**Seite**
§
Ich spreche normalerweise nicht mit verstorbenen Angehörigen, habe es aber schon einmal gemacht. Ich hatte Schuldgefühle, weil ich mich um meine verstorbene Mutter nicht so gekümmert hatte, wie ich es vielleicht hätte tun müssen. Ich hatte gerade eine Familie gegründet und war weit weg von zu Hause. Jeder sagt zwar, dass ich keine Schuldgefühle haben müsse. Immerhin war ja mein Vater noch da und mein Bruder, aber ich hätte ein bisschen mehr tun können, trotz kleiner Kinder und großer Entfernung. Als ich sie dann besuchen wollte, war es zu spät.

Manchmal entschuldige ich mich bei ihr für mein Verhalten und hoffe, dass es irgendwie bei ihr ankommt. Auch mit einer früh verstorbenen Schwester habe ich schon "geredet", ebenfalls um mich zu entschuldigen. Ich bin zwar ein rationaler Mensch und überhaupt nicht gläubig, aber es gibt zweifelsfrei Dinge im Himmel und auf Erden, die man als Mensch nicht verstehen kann. Zum Beispiel ist die Zeit noch ein großes Rätsel. Vielleicht läuft sie ja irgendwann rückwärts und dann kommt die Entschuldigung an und ich bekomme vielleicht die Absolution.

» blümchen » Beiträge: » Talkpoints: Gesperrt »



Ich selber kenne das nur von älteren Angehörigen. Meine Oma ist auch jemand der gerne mal mit ihrem verstorbenen Partner Gespräche führt. Die beiden waren fast 60 Jahre verheiratet und haben ihr ganzes Leben miteinander verbracht. Es gab kaum einen Tag den sie nicht zusammen waren. Da ist es natürlich ein riesen Einschnitt im Leben wenn dieser geliebte Partner mehr oder weniger plötzlich nicht mehr da ist.

Meiner Oma ist natürlich auch klar, dass ihr Mann nicht mehr real bei uns ist und trotzdem bindet sie ihn auch immer wieder mal in Gespräche ein. Meist betrifft dass dann Erzählungen von früher oder das Thema "Früher war alles besser". Da sagt sie dann auch mal "Gel Wolfang, das waren ganz andere Zeiten früher." Sie stellt sich auch gerne mal ans Grab ihres Mannes und erzählt ihm von ihrem Tag bzw. den Neuigkeiten der vergangenen Woche während sie ein wenig Grabpflege betreibt.
§
**Bereitgestellte Einträge**
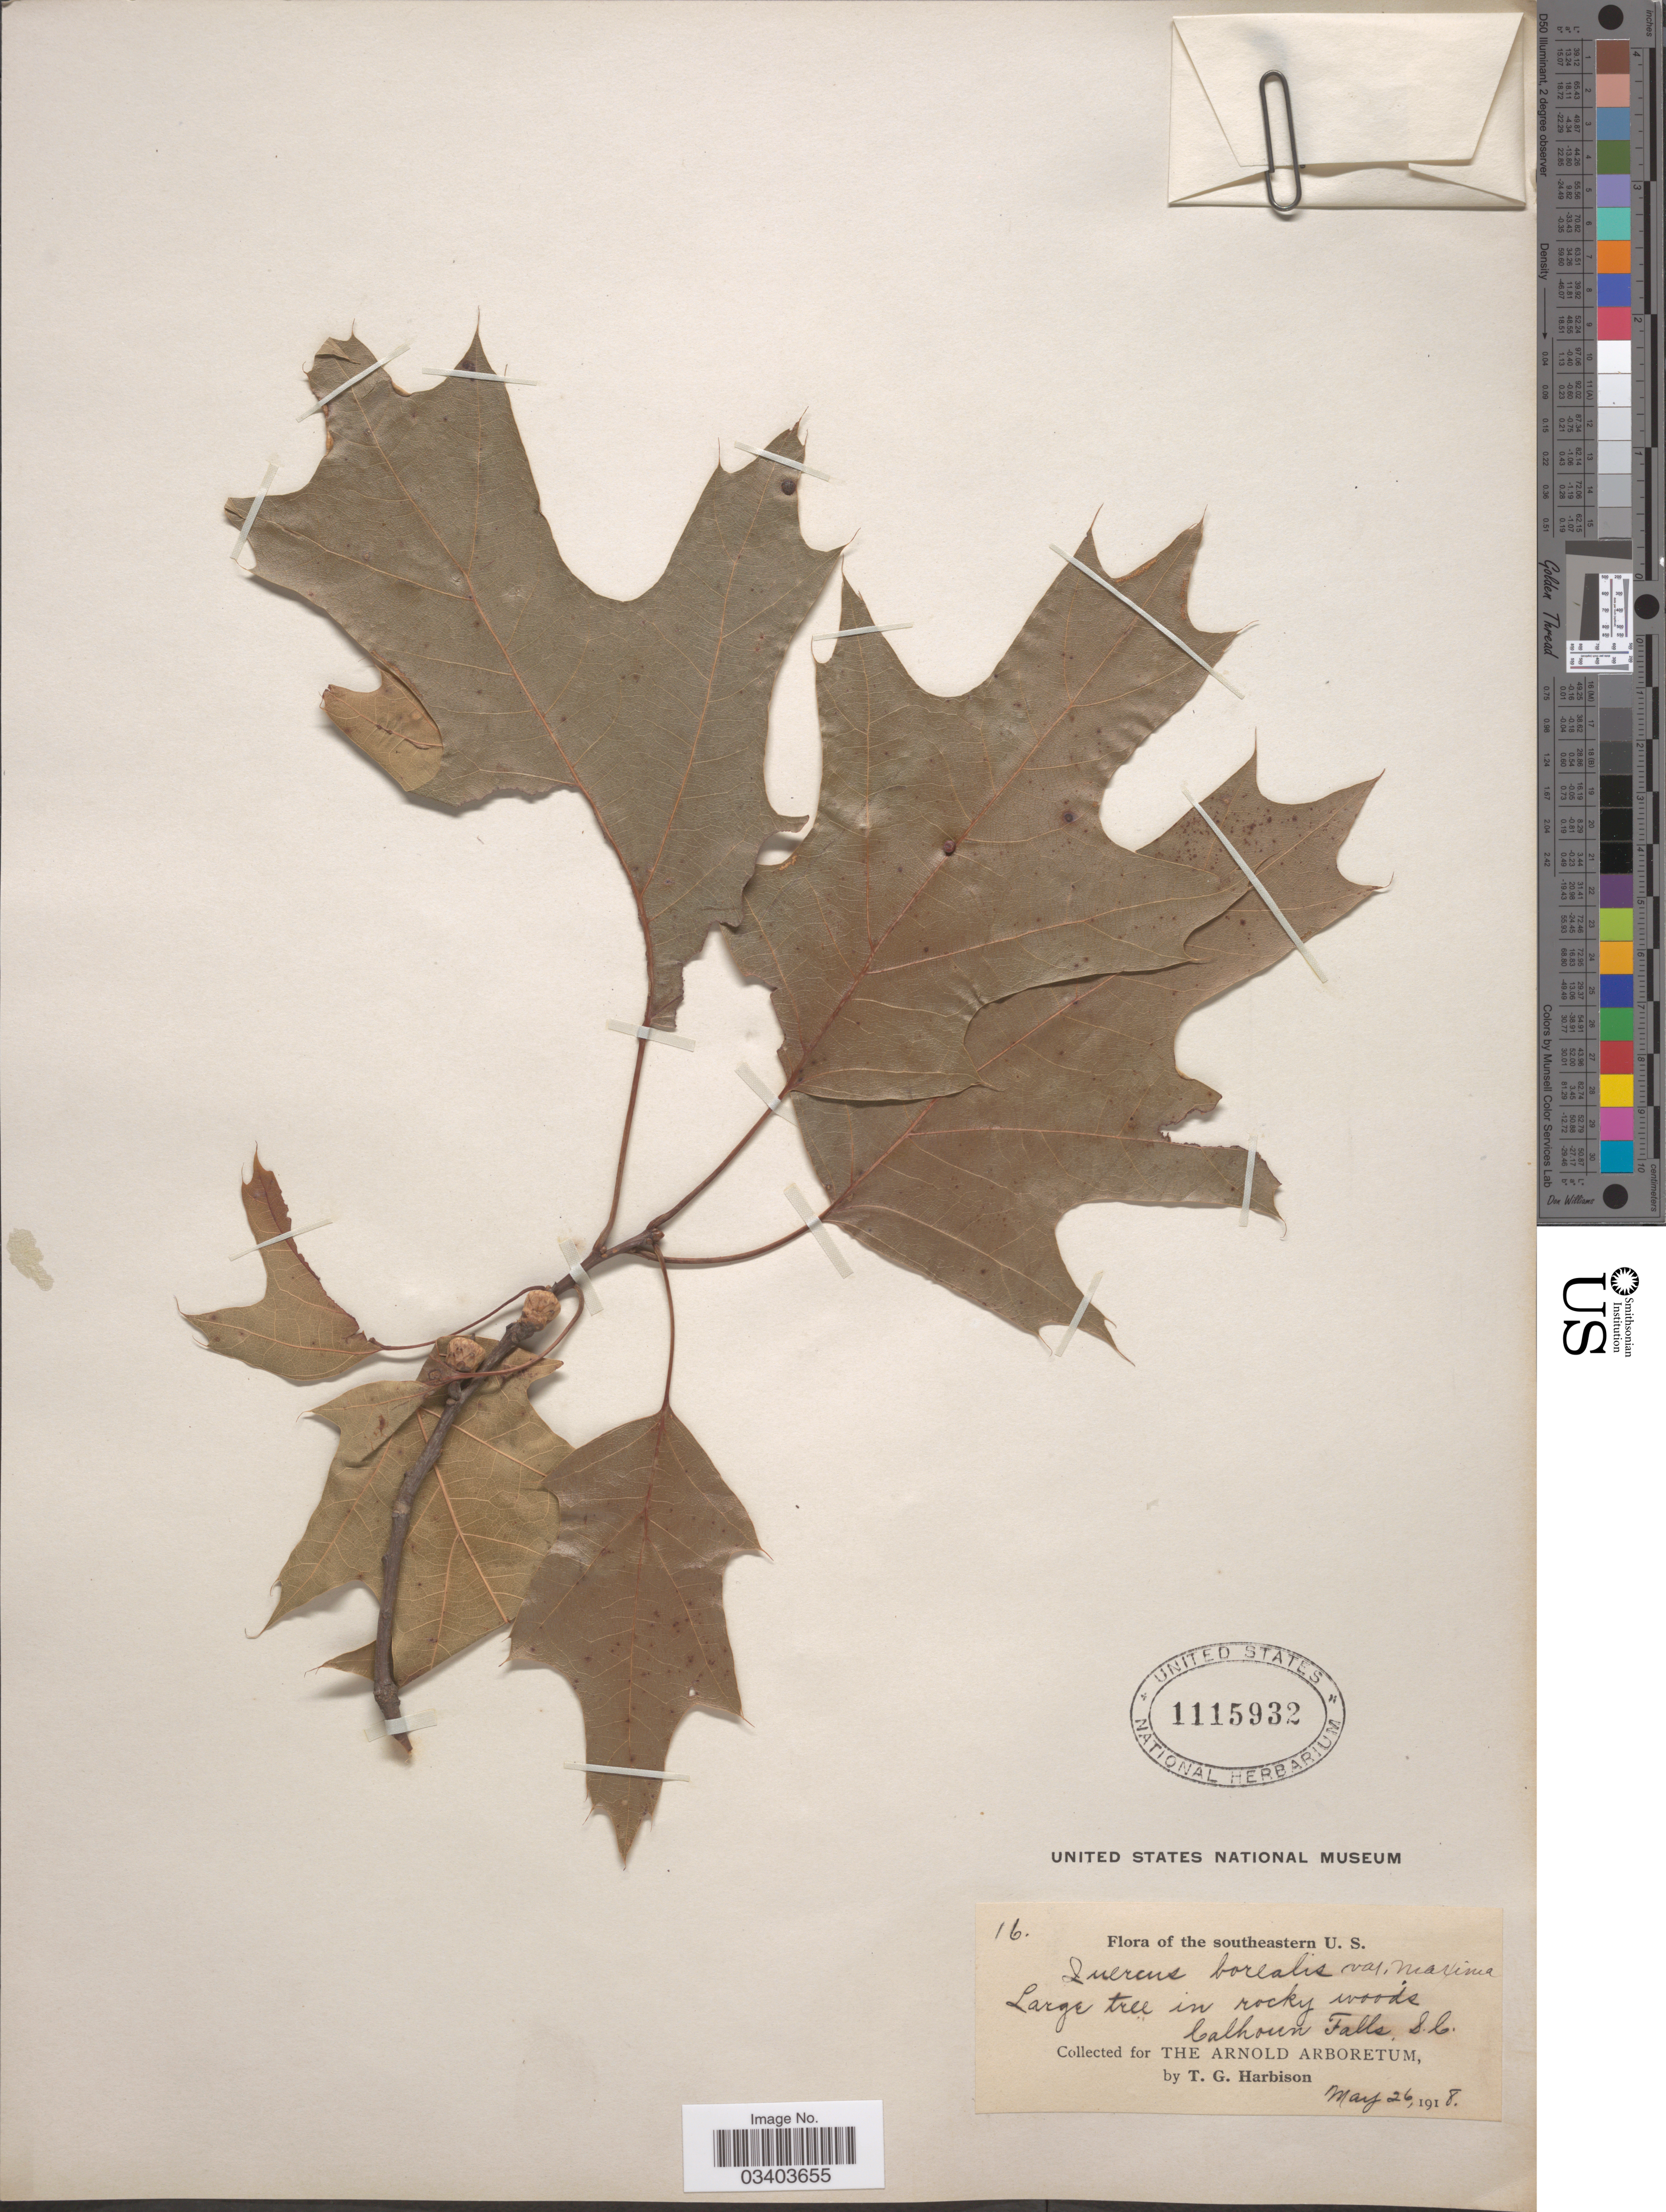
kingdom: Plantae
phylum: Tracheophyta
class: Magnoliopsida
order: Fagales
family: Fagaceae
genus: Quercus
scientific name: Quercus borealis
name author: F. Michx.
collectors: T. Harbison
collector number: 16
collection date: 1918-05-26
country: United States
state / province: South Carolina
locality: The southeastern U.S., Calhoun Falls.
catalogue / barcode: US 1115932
§
**Schriftliche Aufgabe**
Wie lange waren die Oma und ihr verstorbener Partner laut der Seite verheiratet? Die Einträge stehen in keinem Zusammenhang mit der Seite.

**Lösung der Aufgabe**
Fast 60 Jahre.